Today she walked about a mile home with Lucas, copying him and yelling "HAND" when she wanted to come back and hold my hand. She was described as "defiant"yesterday as no matter how many times I shouted "Iris" she refused to come back.

I love taking both Lucas and Iris out and them coming back just as covered in mud as each other, exploring sticks, leaves and mud together. It's something they've bonded over and Lucas teaches Iris about nature with knowledge he's learnt at forest school. It's such a wonderful thing. Especially as Brad and I love going for walks and going on bear hunts with the kids and finding new areas by heading of the path and seeing where it takes us.

Iris is now 16 months old, she's got a personality, she's toddling everywhere, well I say toddling she's walking everywhere and very confidently. She's full on and hilarious. She's speaking loads and making me laugh so much.

Something I never want to change is this, her love for mud and adventures. Of course if as she gets older SHE changes her mind then that's fine but I don't want her feeling like she has to because of society. I have to protect both the children from society as it is so why do we feel like we have to protect them from such a young age?
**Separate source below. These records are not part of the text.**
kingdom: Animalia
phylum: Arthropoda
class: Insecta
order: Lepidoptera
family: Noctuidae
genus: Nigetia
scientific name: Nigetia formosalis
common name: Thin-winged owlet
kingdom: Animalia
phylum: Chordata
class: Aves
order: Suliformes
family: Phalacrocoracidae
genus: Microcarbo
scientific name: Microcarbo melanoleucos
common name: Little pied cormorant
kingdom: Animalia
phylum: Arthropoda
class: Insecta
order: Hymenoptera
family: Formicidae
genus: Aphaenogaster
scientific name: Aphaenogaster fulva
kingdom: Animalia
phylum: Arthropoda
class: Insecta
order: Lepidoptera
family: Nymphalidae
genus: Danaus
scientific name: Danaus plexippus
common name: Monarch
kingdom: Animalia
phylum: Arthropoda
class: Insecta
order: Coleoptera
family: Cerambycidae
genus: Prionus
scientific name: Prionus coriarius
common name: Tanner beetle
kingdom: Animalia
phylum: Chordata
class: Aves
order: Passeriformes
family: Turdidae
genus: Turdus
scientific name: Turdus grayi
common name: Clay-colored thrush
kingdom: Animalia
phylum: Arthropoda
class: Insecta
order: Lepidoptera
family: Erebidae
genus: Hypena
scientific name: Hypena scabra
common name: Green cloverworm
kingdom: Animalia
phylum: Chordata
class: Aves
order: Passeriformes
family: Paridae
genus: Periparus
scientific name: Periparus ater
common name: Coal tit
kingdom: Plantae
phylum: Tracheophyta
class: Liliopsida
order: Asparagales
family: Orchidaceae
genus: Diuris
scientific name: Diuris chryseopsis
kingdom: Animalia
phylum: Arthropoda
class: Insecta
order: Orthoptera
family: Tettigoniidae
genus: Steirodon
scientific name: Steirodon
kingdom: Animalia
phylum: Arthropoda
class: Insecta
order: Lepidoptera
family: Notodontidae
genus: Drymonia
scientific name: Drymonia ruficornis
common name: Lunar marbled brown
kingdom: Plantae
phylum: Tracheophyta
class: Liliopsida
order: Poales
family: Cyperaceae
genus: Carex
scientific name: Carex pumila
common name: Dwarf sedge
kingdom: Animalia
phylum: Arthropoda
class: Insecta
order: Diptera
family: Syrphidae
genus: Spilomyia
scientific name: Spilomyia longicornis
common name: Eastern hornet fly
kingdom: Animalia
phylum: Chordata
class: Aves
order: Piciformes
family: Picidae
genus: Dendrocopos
She's one and already being subjected to stereotype comments.

Muddy knees on both Lucas and Iris is my favourite thing and usually a sign of a great adventure had by them both. Most adventures end up in a park and our favourites are Itchen Valley and Riverside as they're both in walking distance and hold some of our loveliest memories.

I will always allow my daughter to explore for life is about adventures and for as long as they're let us we'll put on our wellies and go and splash in muddy puddles. I am so excited for our adventures this year UK and further too.

In the words of Eleanor Roosevelt - "The purpose of life, after all, is to live it, to taste experience to the utmost, to reach out eagerly and without fear for a newer and richer experience."
This is exactly how I am planning on living life and teaching my children to do the same!